In a distant country, the currency system uses banknotes with denominations of $500, 100, 50, 10, 5, 1$.

A shop sells $n$ items, where the $i$-th item has a price of $a_i$, and there is only one of each item.

You have $X$ units of currency, and the banknotes you hold are the minimum set required to represent $X$.

You can perform several operations. Each operation consists of the following steps in order:

• Select a subset of items that have not been purchased yet.
• Pay for them using some of the banknotes you currently hold. You may overpay, but you cannot underpay.
• The shop gives you change using the minimum number of banknotes. The shop has an infinite supply of banknotes.

You want to maximize the number of $1$-unit banknotes you hold after performing any number of operations. Find this maximum number.

Input

The first line contains two positive integers $n$ and $X$.

The second line contains $n$ positive integers $a_1, \dots, a_n$.

Output

Output a single non-negative integer representing the maximum number of $1$-unit banknotes you can hold.

Examples

Input 1

5 57
9 14 31 18 27

Output 1

8

Note 1

The banknotes you hold are $50+5+1+1$.

First, purchase the 3rd item, pay $50$, and receive $10+5+1+1+1+1$ in change.
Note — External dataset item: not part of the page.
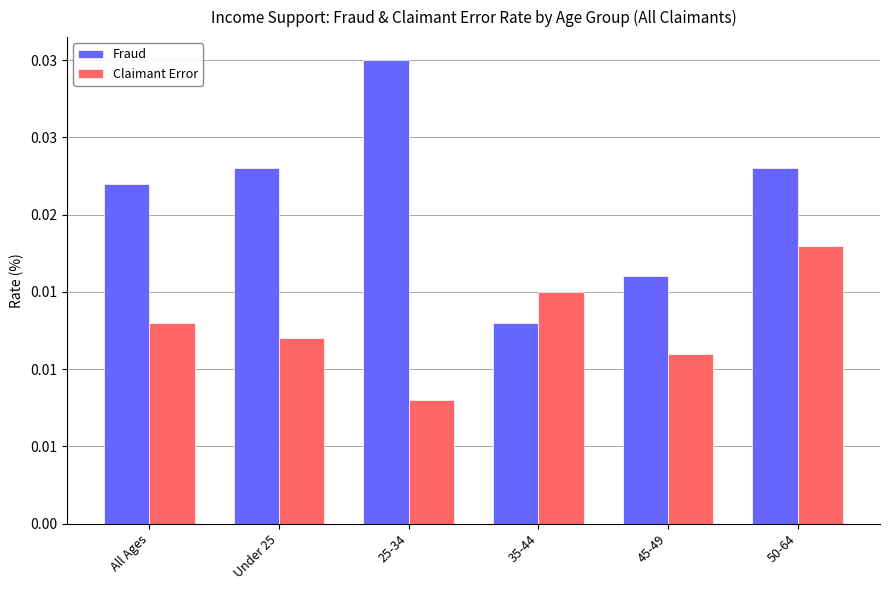

The value of Claimant Error at All Ages is 0.0. True or false?

True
Alternatively, you could pay $50+5$ and receive $10+10+1+1+1+1$ in change.

Then, purchase the 4th item, pay $10+5+5$ (or $10+10$ in the second case), and receive $1+1$ in change.

At this point, you have exactly $8$ banknotes of denomination $1$.

Input 2

4 50
11 11 11 11

Output 2

12

Constraints

This problem uses subtask-based testing.

For all test cases, $1 \le n \le 10^5$, $1 \le X \le 10^{14}$, and $1 \le a_i \le X$.